# Exercise details
Copy word for word the listing below, from its start up to and including the line that contains "Reading left to right, what". Leave the pictures out of your answer.

┌──

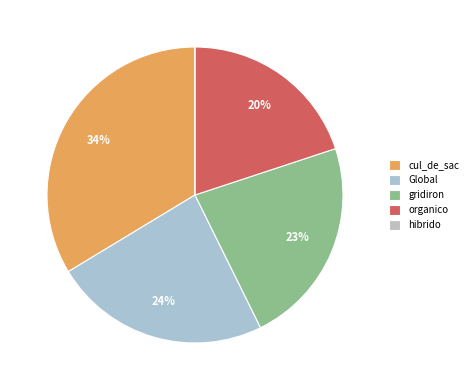

The Global slice represents 24% of the pie. True or false?

True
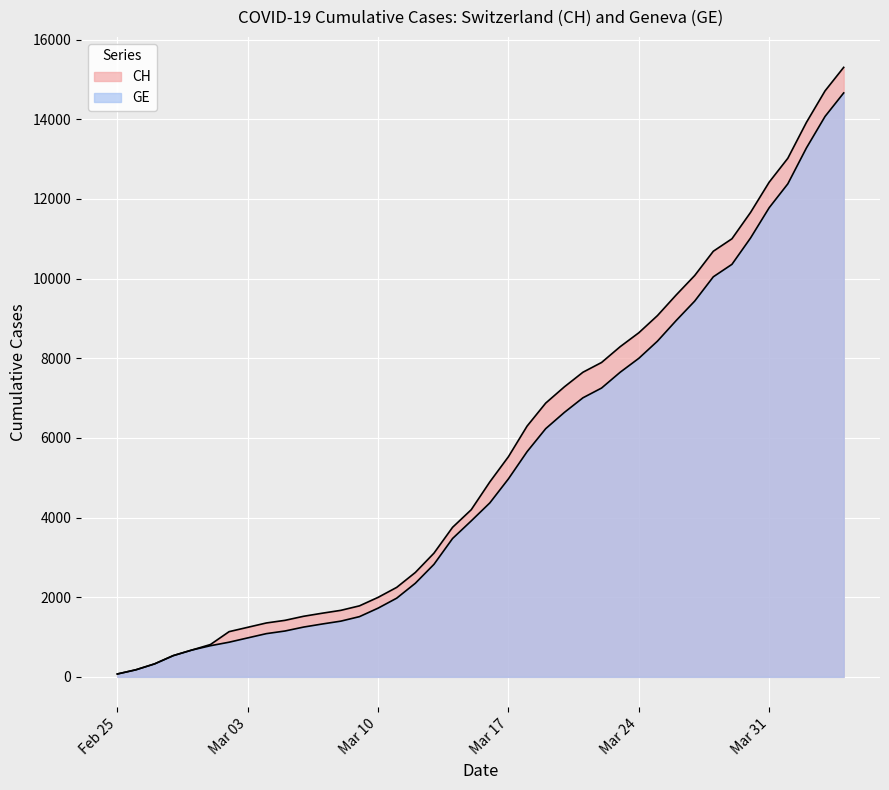

Reading left to right, extract all data points from this chart.

CH: 72	178	326	533	673	812	1135	1244	1353	1419	1521	1598	1670	1783	1996	2247	2621	3106	3755	4196	4895	5529	6296	6874	7281	7649	7894	8291	8640	9071	9586	10077	10687	11000	11662	12422	13021	13923	14714	15304
GE: 72	178	326	533	673	782	870	978	1085	1151	1250	1327	1399	1512	1725	1976	2350	2825	3474	3915	4368	4972	5654	6232	6639	7007	7252	7649	7998	8429	8944	9435	10045	10358	11020	11780	12379	13281	14072	14662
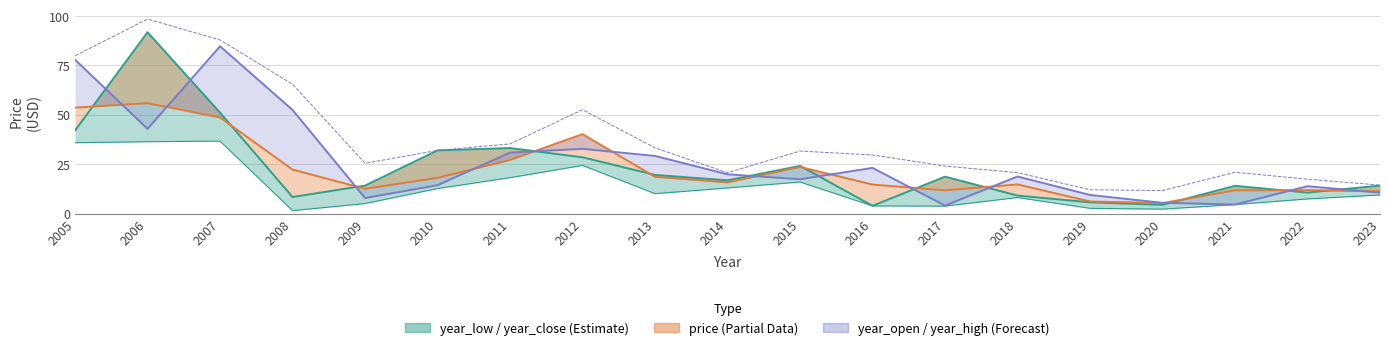

Reading left to right, what are all the values shown in this chart?

year_close: 2005=42.1	2006=91.8	2007=51.1	2008=8.4	2009=14.2	2010=32.0	2011=33.2	2012=28.5	2013=19.6	2014=16.9	2015=24.2	2016=4.0	2017=18.7	2018=9.2	2019=5.7	2020=4.5	2021=14.1	2022=10.6	2023=14.2
year_low: 2005=35.9	2006=36.4	2007=36.7	2008=1.5	2009=5.1	2010=12.7	2011=18.2	2012=24.4	2013=10.1	2014=13.0	2015=16.0	2016=3.9	2017=3.8	2018=8.1	2019=2.7	2020=2.3	2021=4.6	2022=7.5	2023=9.4
price: 2005=53.7	2006=55.9	2007=48.7	2008=22.3	2009=12.6	2010=18.1	2011=27.2	2012=40.2	2013=18.6	2014=15.8	2015=23.6	2016=14.7	2017=11.8	2018=14.8	2019=6.2	2020=5.3	2021=11.8	2022=11.9	2023=11.3
year_open: 2005=77.9	2006=42.9	2007=84.7	2008=52.5	2009=7.9	2010=14.4	2011=30.9	2012=32.8	2013=29.2	2014=19.9	2015=17.4	2016=23.1	2017=4.0	2018=18.8	2019=9.4	2020=5.5	2021=4.6	2022=13.9	2023=10.6
year_high: 2005=79.9	2006=98.5	2007=87.9	2008=65.5	2009=25.5	2010=32.0	2011=35.3	2012=52.6	2013=33.3	2014=20.7	2015=31.7	2016=29.7	2017=24.1	2018=20.8	2019=12.1	2020=11.7	2021=20.9	2022=17.4	2023=14.4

└──

# Solution for this task
The Global slice represents 24% of the pie. True or false?

True

Reading left to right, extract all data points from this chart.

CH: 72	178	326	533	673	812	1135	1244	1353	1419	1521	1598	1670	1783	1996	2247	2621	3106	3755	4196	4895	5529	6296	6874	7281	7649	7894	8291	8640	9071	9586	10077	10687	11000	11662	12422	13021	13923	14714	15304
GE: 72	178	326	533	673	782	870	978	1085	1151	1250	1327	1399	1512	1725	1976	2350	2825	3474	3915	4368	4972	5654	6232	6639	7007	7252	7649	7998	8429	8944	9435	10045	10358	11020	11780	12379	13281	14072	14662

Reading left to right, what are all the values shown in this chart?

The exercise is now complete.